Ma padre Raed è un vulcano ed ha messo in piedi anche attività per creare altra occupazione: laboratori per la lavorazione della ceramica e del legno d’ulivo e per la fabbricazione di candele. È stata ottimizzata la produzione dell’olio d’oliva: ci sono 30 mila alberi nella zona. Veniva usato come merce di baratto: grazie a un nuovo frantoio quest’anno sono stati prodotti 35 mila litri. L’olio di Taybeh ora è in vendita in 2 mila 500 supermercati francesi.

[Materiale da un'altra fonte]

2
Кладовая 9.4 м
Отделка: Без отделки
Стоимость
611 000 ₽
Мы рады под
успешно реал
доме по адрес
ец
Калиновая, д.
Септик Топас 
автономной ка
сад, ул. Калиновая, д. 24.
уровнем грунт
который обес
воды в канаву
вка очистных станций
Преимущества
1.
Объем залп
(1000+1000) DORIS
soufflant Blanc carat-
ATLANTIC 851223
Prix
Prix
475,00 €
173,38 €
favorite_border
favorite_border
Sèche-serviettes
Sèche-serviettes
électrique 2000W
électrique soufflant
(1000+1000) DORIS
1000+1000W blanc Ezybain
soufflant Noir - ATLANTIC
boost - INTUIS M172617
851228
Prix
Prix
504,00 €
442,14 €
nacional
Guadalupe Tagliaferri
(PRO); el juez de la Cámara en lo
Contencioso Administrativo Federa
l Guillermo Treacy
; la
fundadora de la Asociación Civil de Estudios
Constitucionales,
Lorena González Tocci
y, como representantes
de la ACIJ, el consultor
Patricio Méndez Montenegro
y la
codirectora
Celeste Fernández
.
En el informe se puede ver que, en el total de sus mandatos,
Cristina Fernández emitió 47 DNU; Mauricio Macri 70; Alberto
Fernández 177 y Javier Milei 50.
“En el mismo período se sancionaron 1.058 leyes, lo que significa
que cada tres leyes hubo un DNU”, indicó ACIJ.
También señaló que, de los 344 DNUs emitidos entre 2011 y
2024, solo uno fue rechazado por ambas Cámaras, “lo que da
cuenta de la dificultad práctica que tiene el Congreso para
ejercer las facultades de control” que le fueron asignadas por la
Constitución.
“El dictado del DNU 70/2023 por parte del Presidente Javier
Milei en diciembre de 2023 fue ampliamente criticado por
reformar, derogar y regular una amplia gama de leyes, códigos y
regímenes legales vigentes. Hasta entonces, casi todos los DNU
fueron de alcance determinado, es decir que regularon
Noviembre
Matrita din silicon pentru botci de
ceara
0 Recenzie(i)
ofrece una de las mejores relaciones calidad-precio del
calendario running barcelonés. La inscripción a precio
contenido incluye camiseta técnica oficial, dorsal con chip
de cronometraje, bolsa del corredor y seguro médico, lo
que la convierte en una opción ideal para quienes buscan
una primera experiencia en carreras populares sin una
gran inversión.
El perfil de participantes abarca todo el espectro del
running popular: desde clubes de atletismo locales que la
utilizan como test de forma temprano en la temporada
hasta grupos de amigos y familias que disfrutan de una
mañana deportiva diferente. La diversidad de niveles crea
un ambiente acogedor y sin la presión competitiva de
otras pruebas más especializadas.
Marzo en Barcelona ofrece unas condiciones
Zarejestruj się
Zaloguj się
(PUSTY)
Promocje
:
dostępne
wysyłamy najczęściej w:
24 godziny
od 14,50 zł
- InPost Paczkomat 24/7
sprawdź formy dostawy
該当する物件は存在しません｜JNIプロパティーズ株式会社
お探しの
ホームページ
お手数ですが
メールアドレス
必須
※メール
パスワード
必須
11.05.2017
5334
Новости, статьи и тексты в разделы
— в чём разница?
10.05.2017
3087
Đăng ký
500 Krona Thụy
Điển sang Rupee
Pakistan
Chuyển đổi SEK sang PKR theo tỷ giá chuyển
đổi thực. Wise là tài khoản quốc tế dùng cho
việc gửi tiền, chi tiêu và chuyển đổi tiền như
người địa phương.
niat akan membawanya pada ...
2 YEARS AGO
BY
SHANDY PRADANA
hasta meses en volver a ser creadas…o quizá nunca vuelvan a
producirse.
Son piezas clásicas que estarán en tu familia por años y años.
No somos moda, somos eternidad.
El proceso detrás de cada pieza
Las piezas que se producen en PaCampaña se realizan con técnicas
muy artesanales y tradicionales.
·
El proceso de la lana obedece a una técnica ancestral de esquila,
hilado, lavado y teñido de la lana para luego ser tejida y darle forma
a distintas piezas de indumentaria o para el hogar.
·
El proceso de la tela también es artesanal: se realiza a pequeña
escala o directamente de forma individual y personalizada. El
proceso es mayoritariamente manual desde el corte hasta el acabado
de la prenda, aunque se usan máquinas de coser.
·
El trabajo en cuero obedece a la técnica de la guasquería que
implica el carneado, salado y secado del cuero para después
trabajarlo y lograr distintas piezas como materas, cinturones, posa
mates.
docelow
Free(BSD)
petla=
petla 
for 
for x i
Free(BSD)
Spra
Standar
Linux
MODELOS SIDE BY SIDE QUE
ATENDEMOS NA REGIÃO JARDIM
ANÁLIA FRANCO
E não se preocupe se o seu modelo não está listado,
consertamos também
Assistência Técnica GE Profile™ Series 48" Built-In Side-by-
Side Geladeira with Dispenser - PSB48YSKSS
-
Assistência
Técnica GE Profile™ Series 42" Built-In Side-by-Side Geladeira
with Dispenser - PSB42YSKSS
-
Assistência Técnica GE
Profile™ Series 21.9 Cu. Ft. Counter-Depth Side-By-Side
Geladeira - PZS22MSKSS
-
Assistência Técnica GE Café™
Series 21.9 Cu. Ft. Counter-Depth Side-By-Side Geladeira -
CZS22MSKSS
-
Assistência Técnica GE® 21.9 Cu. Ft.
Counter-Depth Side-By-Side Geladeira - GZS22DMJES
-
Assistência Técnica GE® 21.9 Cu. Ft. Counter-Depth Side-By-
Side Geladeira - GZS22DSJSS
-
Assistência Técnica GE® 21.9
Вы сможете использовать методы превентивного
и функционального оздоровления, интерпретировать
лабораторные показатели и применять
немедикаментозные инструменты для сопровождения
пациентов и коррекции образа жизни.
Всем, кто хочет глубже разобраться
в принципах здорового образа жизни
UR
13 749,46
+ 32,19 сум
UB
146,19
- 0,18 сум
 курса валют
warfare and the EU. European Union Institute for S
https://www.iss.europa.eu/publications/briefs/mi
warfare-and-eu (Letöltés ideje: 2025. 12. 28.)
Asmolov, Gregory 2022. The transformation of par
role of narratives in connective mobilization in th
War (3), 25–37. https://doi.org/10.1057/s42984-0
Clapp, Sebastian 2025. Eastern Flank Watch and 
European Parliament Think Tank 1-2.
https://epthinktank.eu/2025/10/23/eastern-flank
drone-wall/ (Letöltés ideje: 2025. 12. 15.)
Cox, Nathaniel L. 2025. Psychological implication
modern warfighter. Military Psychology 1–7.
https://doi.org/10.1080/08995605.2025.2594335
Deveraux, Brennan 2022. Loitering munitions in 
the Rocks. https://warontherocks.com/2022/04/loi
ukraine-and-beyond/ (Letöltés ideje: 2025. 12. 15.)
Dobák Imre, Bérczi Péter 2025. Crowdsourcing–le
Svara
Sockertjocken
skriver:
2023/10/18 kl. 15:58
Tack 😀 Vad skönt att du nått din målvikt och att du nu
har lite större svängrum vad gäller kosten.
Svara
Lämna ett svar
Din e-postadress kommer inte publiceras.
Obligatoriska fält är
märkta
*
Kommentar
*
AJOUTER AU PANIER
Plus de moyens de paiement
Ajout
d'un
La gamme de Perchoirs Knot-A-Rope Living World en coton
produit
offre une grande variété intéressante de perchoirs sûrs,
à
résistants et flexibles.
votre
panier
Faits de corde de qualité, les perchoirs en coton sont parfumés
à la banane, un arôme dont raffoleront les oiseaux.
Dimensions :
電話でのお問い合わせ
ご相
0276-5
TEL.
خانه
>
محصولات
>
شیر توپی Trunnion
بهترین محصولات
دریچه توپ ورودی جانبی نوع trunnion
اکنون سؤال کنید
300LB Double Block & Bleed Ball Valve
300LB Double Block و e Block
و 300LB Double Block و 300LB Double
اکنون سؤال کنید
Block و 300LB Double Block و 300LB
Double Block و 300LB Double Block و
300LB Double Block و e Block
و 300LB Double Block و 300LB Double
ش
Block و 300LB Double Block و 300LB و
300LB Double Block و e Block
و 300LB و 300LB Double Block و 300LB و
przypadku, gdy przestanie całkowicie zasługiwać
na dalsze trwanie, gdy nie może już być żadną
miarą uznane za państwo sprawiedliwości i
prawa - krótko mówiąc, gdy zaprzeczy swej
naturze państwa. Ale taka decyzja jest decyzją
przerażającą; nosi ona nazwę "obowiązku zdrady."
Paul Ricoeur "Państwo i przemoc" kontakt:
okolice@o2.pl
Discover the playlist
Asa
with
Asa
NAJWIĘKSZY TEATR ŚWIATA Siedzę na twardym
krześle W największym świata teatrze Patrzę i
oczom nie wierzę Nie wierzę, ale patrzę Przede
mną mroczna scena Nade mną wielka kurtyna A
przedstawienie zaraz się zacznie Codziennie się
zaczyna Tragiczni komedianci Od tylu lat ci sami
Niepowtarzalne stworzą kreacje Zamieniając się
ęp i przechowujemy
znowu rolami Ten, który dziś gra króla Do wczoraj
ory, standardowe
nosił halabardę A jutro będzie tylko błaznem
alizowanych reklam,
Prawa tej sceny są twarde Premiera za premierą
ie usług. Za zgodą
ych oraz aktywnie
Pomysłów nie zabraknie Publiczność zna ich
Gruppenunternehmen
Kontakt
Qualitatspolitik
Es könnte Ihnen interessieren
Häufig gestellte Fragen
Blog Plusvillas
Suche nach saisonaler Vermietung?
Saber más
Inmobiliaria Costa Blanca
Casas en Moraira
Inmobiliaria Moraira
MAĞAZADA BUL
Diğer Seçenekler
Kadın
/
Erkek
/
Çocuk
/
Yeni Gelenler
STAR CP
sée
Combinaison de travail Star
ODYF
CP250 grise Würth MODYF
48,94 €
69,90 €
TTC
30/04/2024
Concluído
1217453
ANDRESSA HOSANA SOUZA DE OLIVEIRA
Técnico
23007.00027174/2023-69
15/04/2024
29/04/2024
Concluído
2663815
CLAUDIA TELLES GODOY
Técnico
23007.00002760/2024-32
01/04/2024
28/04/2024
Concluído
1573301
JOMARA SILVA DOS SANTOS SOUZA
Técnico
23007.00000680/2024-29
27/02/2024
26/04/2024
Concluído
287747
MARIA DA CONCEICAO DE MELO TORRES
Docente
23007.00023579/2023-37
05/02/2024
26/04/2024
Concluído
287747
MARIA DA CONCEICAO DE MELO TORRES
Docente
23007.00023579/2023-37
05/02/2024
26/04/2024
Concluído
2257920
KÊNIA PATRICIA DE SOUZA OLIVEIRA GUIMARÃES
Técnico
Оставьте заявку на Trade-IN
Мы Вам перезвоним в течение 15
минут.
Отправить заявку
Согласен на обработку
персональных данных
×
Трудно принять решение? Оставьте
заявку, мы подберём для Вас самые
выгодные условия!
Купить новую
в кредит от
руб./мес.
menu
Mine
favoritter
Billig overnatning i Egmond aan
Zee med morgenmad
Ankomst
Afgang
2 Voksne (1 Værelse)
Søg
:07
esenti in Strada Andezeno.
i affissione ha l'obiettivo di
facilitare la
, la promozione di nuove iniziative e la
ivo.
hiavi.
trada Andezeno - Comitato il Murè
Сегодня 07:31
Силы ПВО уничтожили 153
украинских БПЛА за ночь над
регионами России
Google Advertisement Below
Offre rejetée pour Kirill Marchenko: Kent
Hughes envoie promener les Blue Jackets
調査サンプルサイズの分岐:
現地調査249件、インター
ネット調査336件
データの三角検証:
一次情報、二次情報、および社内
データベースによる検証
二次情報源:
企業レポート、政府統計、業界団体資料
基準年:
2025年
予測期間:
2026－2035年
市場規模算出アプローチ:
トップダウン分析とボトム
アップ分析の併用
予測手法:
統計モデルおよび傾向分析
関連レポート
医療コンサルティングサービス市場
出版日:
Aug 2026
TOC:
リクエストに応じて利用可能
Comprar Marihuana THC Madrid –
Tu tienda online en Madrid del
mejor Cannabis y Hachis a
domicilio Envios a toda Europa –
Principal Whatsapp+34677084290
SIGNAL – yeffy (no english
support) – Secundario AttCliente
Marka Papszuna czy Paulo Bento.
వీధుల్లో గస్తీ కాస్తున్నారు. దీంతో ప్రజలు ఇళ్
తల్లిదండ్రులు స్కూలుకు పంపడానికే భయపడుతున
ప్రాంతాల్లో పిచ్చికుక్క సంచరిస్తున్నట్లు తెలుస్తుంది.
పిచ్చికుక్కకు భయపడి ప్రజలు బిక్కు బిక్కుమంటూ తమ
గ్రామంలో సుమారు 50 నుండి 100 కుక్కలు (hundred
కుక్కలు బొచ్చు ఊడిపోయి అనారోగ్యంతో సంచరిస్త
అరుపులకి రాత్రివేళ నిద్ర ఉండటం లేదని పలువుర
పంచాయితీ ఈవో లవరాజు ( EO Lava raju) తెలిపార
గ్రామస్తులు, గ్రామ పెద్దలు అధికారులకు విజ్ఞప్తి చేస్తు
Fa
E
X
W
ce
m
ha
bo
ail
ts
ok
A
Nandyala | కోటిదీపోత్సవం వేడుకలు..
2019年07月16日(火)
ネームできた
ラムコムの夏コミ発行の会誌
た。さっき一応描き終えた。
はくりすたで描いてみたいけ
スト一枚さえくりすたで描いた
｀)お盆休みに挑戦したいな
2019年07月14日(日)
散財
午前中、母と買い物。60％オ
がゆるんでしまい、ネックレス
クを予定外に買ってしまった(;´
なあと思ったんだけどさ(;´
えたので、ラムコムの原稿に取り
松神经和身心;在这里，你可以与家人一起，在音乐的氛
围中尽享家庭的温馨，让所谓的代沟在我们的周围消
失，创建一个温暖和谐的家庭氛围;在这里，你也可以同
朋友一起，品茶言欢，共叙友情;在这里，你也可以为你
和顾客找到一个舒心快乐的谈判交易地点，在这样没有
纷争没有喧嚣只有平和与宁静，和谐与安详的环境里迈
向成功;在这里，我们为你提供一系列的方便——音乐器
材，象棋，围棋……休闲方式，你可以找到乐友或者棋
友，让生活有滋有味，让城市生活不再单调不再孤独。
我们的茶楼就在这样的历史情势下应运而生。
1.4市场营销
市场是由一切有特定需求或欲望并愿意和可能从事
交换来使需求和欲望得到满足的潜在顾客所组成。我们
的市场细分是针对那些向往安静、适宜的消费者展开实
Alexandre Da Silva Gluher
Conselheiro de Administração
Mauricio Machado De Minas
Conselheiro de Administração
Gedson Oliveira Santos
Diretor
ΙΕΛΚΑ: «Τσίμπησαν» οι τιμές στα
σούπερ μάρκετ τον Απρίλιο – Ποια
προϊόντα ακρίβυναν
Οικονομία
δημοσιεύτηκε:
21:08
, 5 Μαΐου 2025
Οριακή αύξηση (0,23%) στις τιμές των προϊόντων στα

Padre Raed non è mai fermo (“sa, qui lo Stato è assente e agire è un nostro dovere”). Le attività danno lavoro a una quarantina di persone, con una ricaduta positiva per duecento. Ha inventato le “lampade della pace“. L’obiettivo è diffonderne 100 mila nelle chiese del mondo entro tre anni: finora è stata raggiunta quota settemila. Il ricavato della vendita serve a finanziare i progetti per Taybeh. “Ai cristiani d’Occidente – dice il parroco – chiedo un aiuto per la Terra Santa ma anche tante preghiere“. La comunità cerca in Europa parrocchie e Comuni disponibili a gemellaggi. Il sindaco dà una garanzia: “Quanto resisterà Taybeh non lo so, ma sono certo che lavorerò fino all’ultimo per difendere l’identità della mia terra“.